Girl who used to work for me always overpaid and then demanded the surplus back approaching Christmas. She regarded it as a kind of savings scheme.


----------



## screenman (30 Nov 2020)

I have just found out that my energy supplier has been charging me twice for my night time use for at least 5 years.


----------



## Drago (30 Nov 2020)

screenman said:


> I have just found out that my energy supplier has been charging me twice for my night time use for at least 5 years.


A nice refund, plus interest, on the way?


----------



## screenman (30 Nov 2020)

Drago said:


> A nice refund, plus interest, on the way?



I am hoping, also just found out they have been charging the same rate for day and night recently.


----------



## Houthakker (30 Nov 2020)

Might not be a bad thing with OVO energy, my previous supplier. They pay between 3 and 5% interest on any balance with them. Better than you'll get in any savings account these days.

§ **RECORDED INFORMATION**:

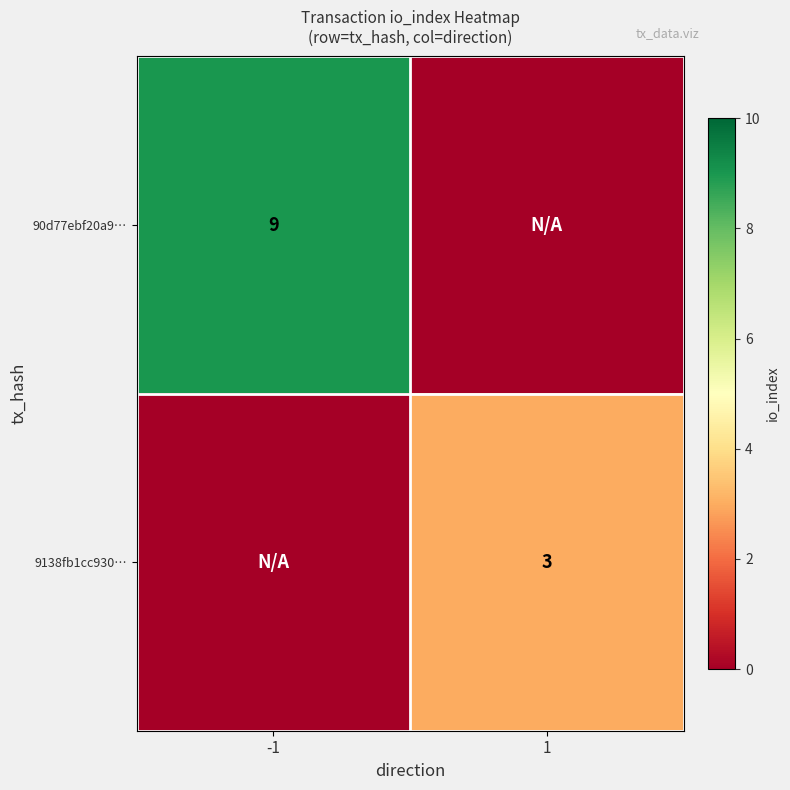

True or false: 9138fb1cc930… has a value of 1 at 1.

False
...
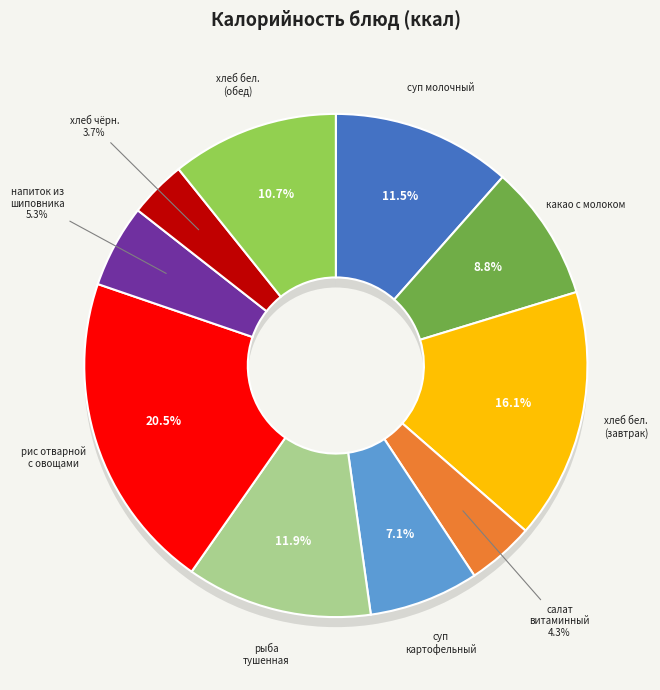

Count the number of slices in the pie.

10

§ **TASK OBJECTIVE**:
In the forum thread about energy bills, rewrite everything from "I am hoping, also" down to "account these days.", switching "savings account" to "current account".

§ **EXPECTED OUTPUT**:
I am hoping, also just found out they have been charging the same rate for day and night recently.


----------



## Houthakker (30 Nov 2020)

Might not be a bad thing with OVO energy, my previous supplier. They pay between 3 and 5% interest on any balance with them. Better than you'll get in any current account these days.